The critical care setting is a highly technical, fast-pacing, high-risk clinical area where medical knowledge advancement requires frequent up-to-date resources, and skill mastering involves the confidence and expertise of team members at different levels. Novice healthcare providers need the experience in critical thinking and skill mastering commonly provided within the practice, arguably impinging on patient safety principles. The balance between autonomy and supervision in all disciplines is an ever-changing part of daily practice in the intensive care unit. The challenges in an increased demand on training hours, limited patient encounters, and the focus on patient safety have led to relying more on innovation and technology to provide an effective curriculum.

Recognizing the degree of safety within the critical care practice can set the stage to determine the priorities needed in education. Education is frequently embedded within practice to maintain a high level of patient safety and minimize harm. Figure 3 describes the functional levels frequently found in this setting, including the unique nature of the ICU, where teams often move within a spectrum of an ultra-safe activity to an ultra-adaptive activity, setting the stage for a higher risk for errors [123].

Figure 3.

Approaches to safety education and practice in the intensive care unit. Successful Critical Care practices feel comfortable with fast changes in pace and complexity. These changes come with an increase in risk, translating into variations in safety levels for decisions and procedures executed. ICU conditions can change very quickly ranging between an ultra-safe environment as in bedside rounds, a highly reliable as in central line placement, a reliable as in difficult airways or an ultra-adaptive in multiorgan failure/code situations. With this construct in mind, education should be directed to arm providers with the tools to think fast and slow between: routine operations/focus on prevention, applying known procedures in emergencies/focus on protocols, being flexible/focus on adaptative team strategies and professional expertise/focus on stabilization followed by recovery. *(Vincent, C and R. Amalberti, Strategies for the Real World 2015, Chapter 3, pg 31. Ref. 123).

Medical simulation has been introduced as an effective methodology in medical education in general [124]; and within the critical care practice to impart critical care principles, particularly in skill acquisition and competence [125]. This technology has had a widely positive educational impact on all health-related professional groups [126]. It provides significant results when combined with reflective debriefing, considered the most crucial component in healthcare simulation [127]. The interactive, bidirectional, and reflective conversation at the end of a simulation exercise cements the basis of adult learning strategies using experiential learning. Several methodologies have been described in the literature, including debrief timing, methodology, structure alternatives, and process elements. The facilitator-guided debrief is the most common methodology and improves individual and team performance [128]. Recently, a more positive approach to debrief, learning from success (LFS), has been endorsed where adaptation is the focus of the exercise with a scenario that includes unanticipated and problematic disruptions that are presented to the learners [129]. Faculty members using the LFS approach require a deeper understanding of human factor science, patient safety, implementation science, and organizational psychology.
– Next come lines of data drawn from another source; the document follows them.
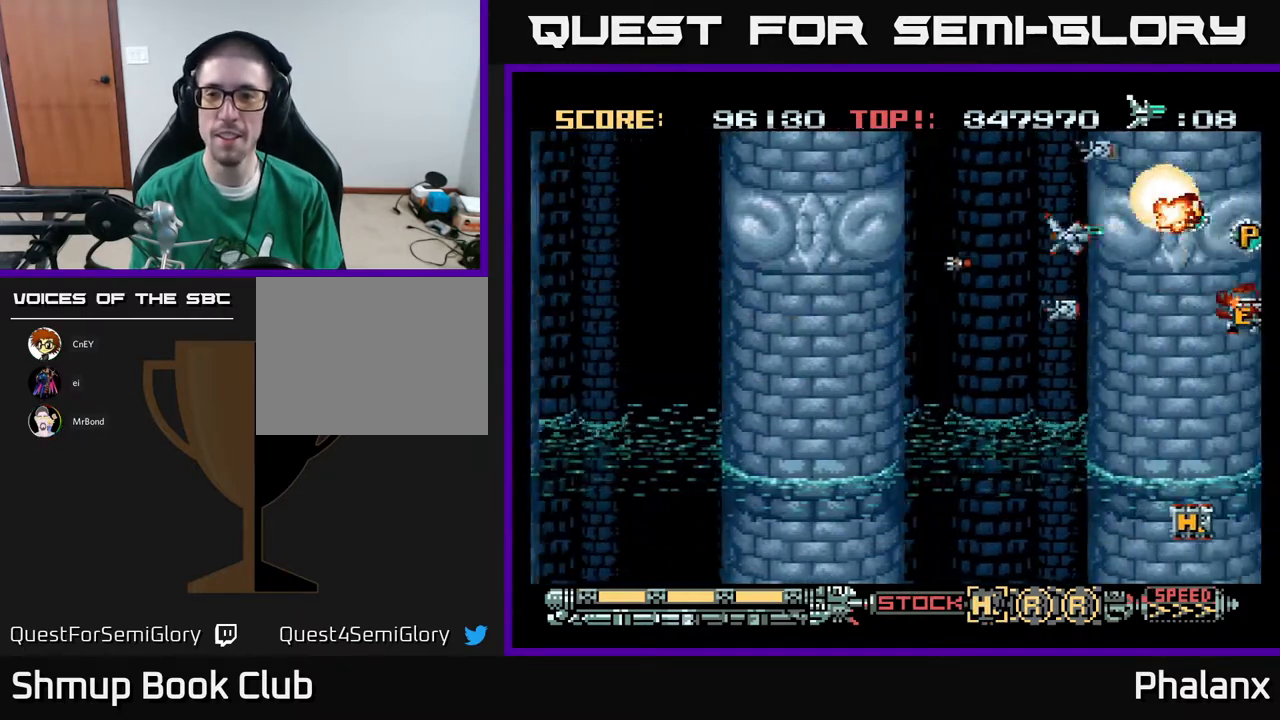
{"buttons": ["A"], "right_stick": "center", "events": []}
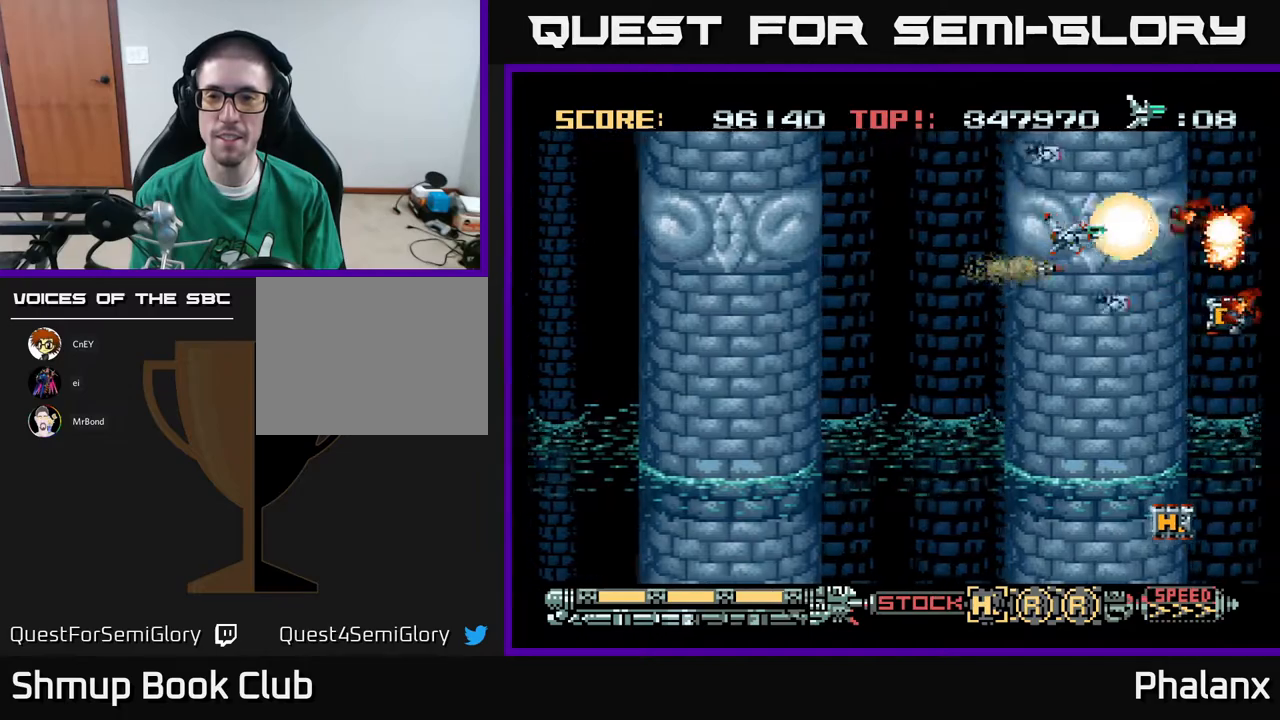
{"buttons": ["A"], "right_stick": "center", "events": []}
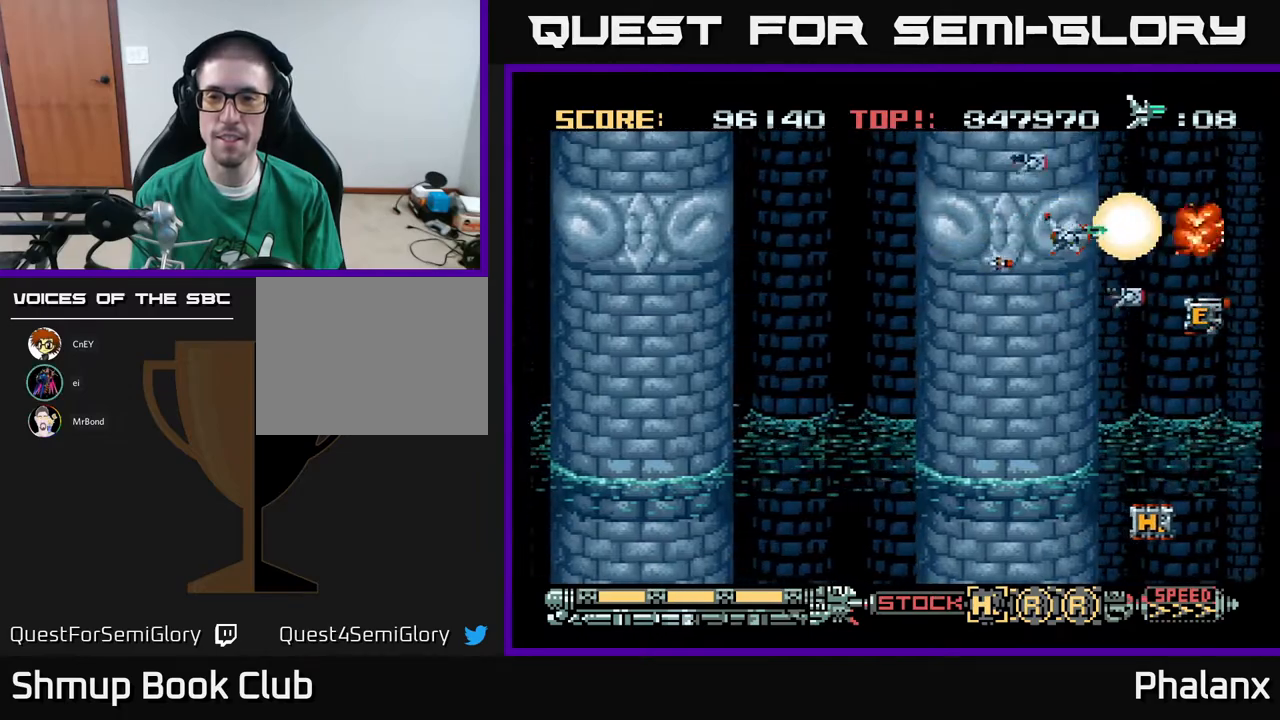
{"buttons": ["A"], "right_stick": "center", "events": [[83, "DPAD_DOWN", "down"], [200, "DPAD_DOWN", "up"]]}
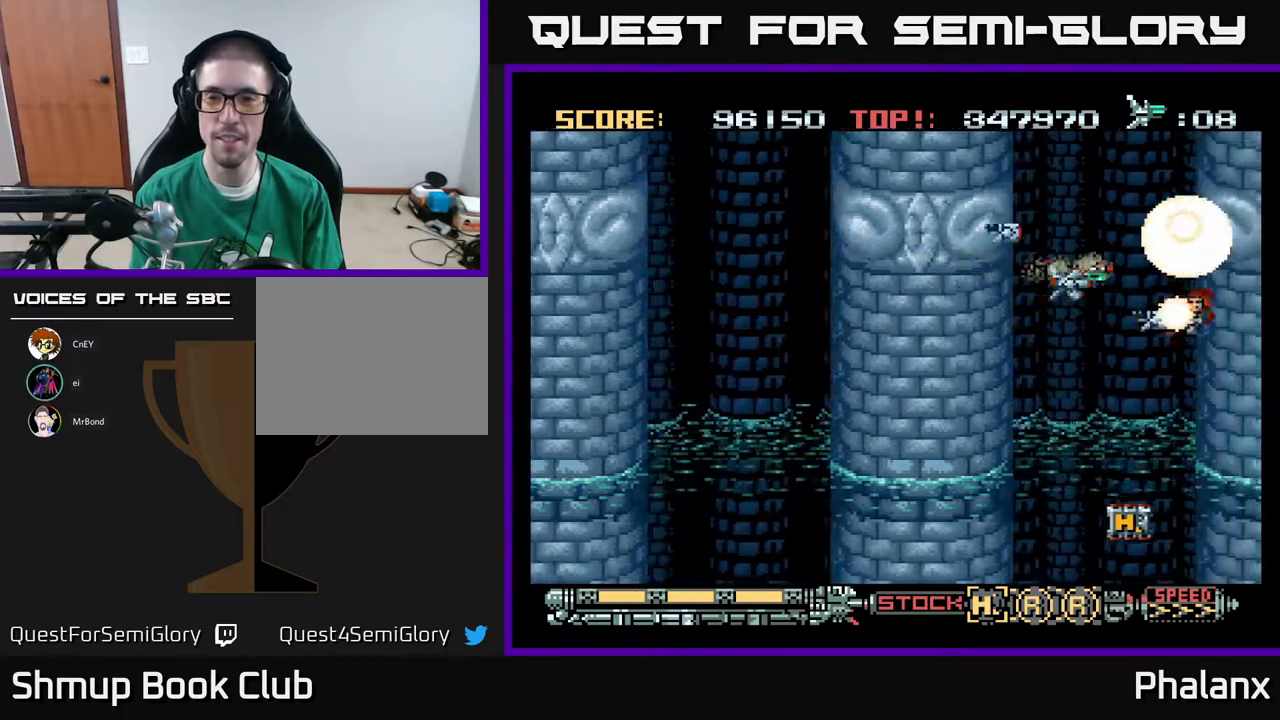
{"buttons": ["A"], "right_stick": "center", "events": [[67, "DPAD_LEFT", "down"], [200, "DPAD_LEFT", "up"]]}
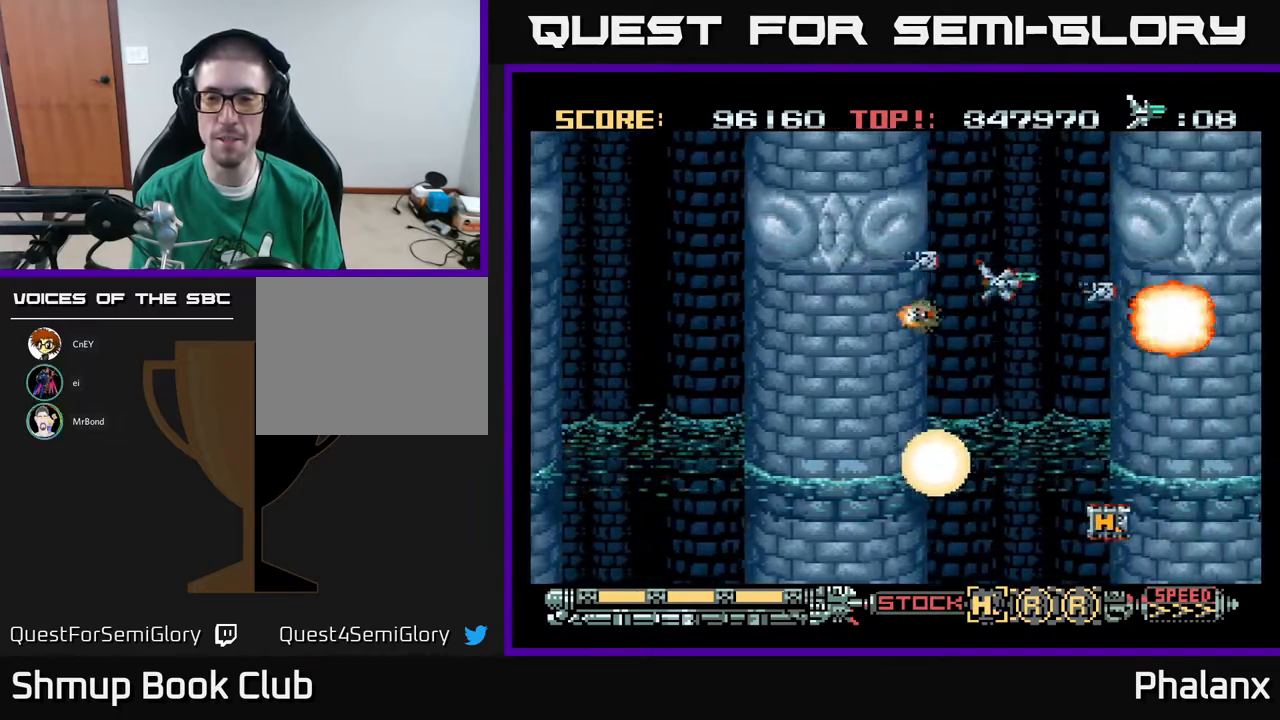
{"buttons": ["A", "DPAD_DOWN"], "right_stick": "center", "events": [[117, "DPAD_LEFT", "down"], [183, "DPAD_DOWN", "down"], [183, "DPAD_LEFT", "up"]]}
Can the use of medical simulation improve the goals of patient safety and decrease harm to patients? The current body of literature describes enhanced skills and knowledge, competence, better outcomes, and lower error rates using procedural simulation training [130]. The use of simulation has also been applied to hospital design to identify latent conditions and mitigate safety concerns in a systematic process [131].
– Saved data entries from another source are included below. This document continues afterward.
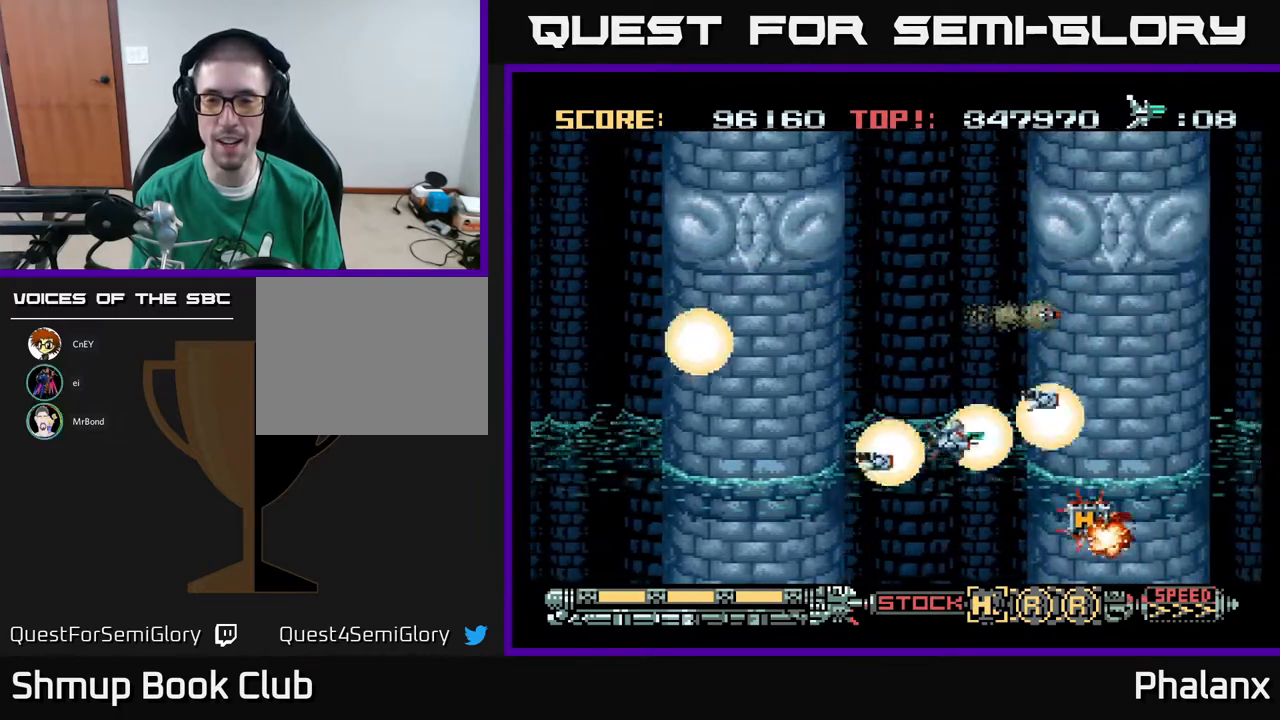
{"buttons": ["A"], "right_stick": "center", "events": [[117, "DPAD_DOWN", "up"]]}
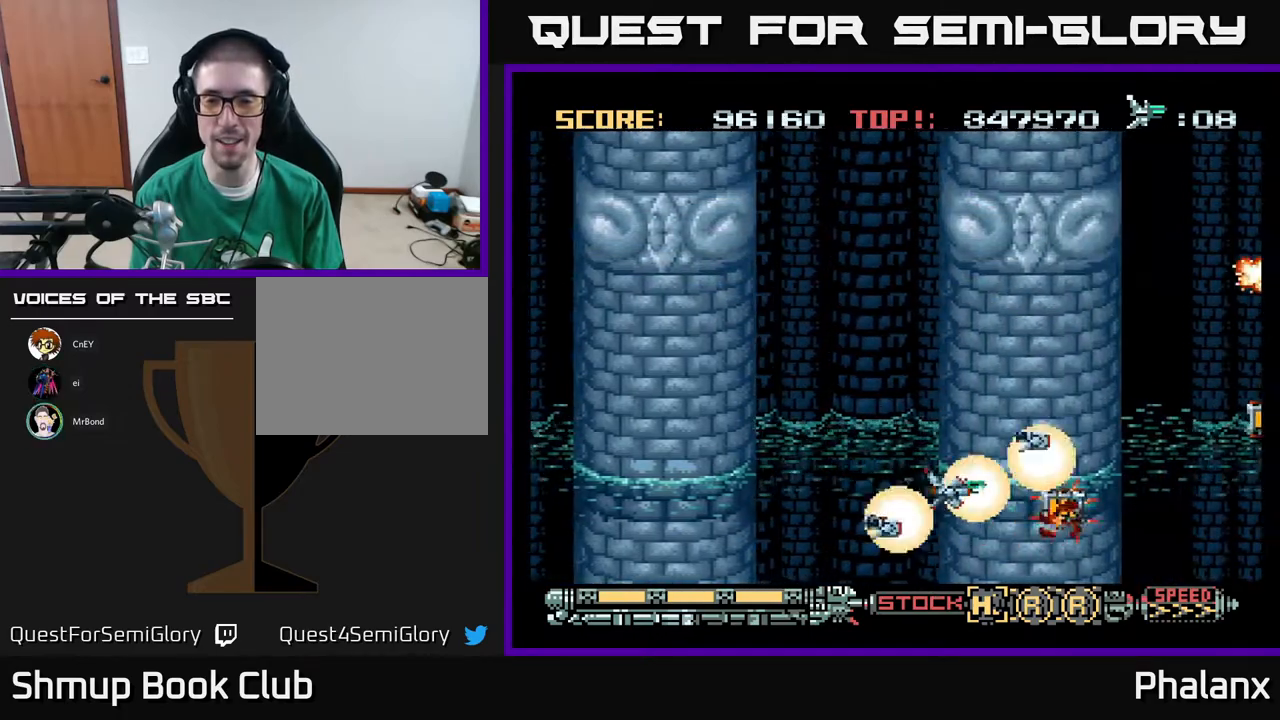
{"buttons": ["A"], "right_stick": "center", "events": [[83, "DPAD_LEFT", "down"], [183, "DPAD_LEFT", "up"]]}
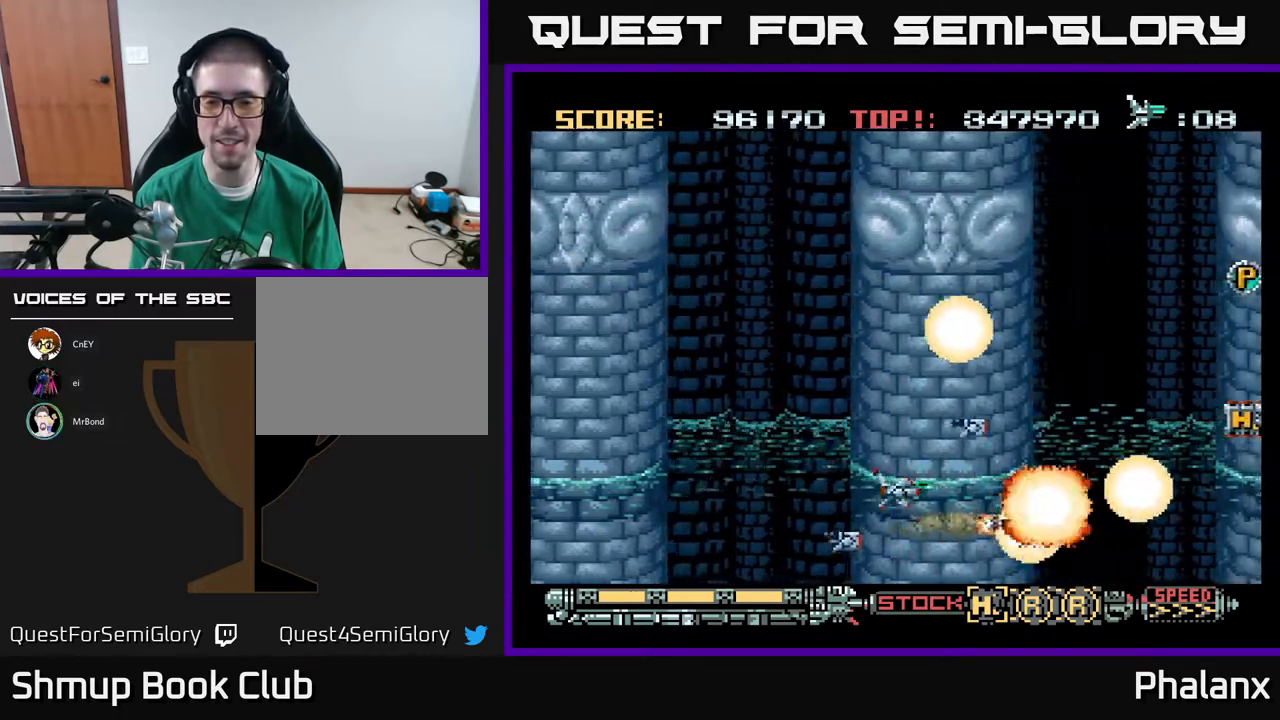
{"buttons": ["A", "DPAD_RIGHT"], "right_stick": "center", "events": [[283, "DPAD_UP", "down"], [383, "DPAD_RIGHT", "down"], [483, "DPAD_UP", "up"]]}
6.1 Skills development and assessment

The skill set required for the ICU healthcare providers is unique and differentiated from other work units within the hospital. Some of these skills include high risk airway management, conscious sedation, management of mechanical ventilatory and circulatory support, among others. There are several ways to ensure providers who join the ICU have the necessary skill set for critical decision-making and advanced procedures. Standard credentialing processes and certification have been established to ensure providers complete a certain number of procedures. It is essential to recognize the limitations of relying narrowly on procedural skills when ICU leadership makes hiring decisions. Having mechanisms to evaluate soft skills and decision-making prior to hiring can enhance safety by elevating the starting skillset. One tool to consider is using simulation scenarios that mimic typical decompensation events to evaluate and optimize performance. Utilizing simulation center-based interviews for nurse practitioners and physician assistants at one institution improved retention. It also decreased actions for practice deficiencies compared to a conventional interview method [132].

6.1.1 Cultural values

When new employees join, they only have a basic understanding of the organization based on small bits of information gathered during the interview process. During their onboarding, we need to establish a memorable experience that helps them internalize the expectations, including service values, cultural components, [78] shared understanding of how we work, how we interact, fair and just culture, and how we respond to safety events and improvement culture.

6.1.2 Defining successful ICU outcomes

Meaningful outcomes must be concordant with the patient’s wishes. From the patient’s perspective, the quality of life, independence, and quality of death and dying are often more important than survival per se. We also must prevent catastrophic long-term consequences for patients and their families, many of which are iatrogenic.

6.2 Shared-decision making

Informed Medical Decisions Foundation defines shared decision-making as “Shared decision-making is a collaborative process that allows patients, or their surrogates, and clinicians to make health care decisions together, taking into account the best scientific evidence available, as well as the patient’s values, goals, and preferences” [133]. Subsequently, effective communication with patients and families is the pillar of shared decision-making and patient-centered care [134]. The availability of health information technology (HIT) allows for increased connectivity between patients and providers. A systematic review of the current literature addressing patient access to their EMR, reported increased patient engagement with the medical system, increased communication with their health care teams, increased discovery of medical errors, and improved adherence to medication [135]. Furhermore, vast research conducted in the shared decisiom-making space, clarified the opportunities related to patient’s preferences, goals and values, especially in the ICU setting where requests for futile interventions often arise [136]. From the patient and family’s perspective, effective communication enhances trust in their healthcare providers and improves the perception of their care within a system [137, 138, 139].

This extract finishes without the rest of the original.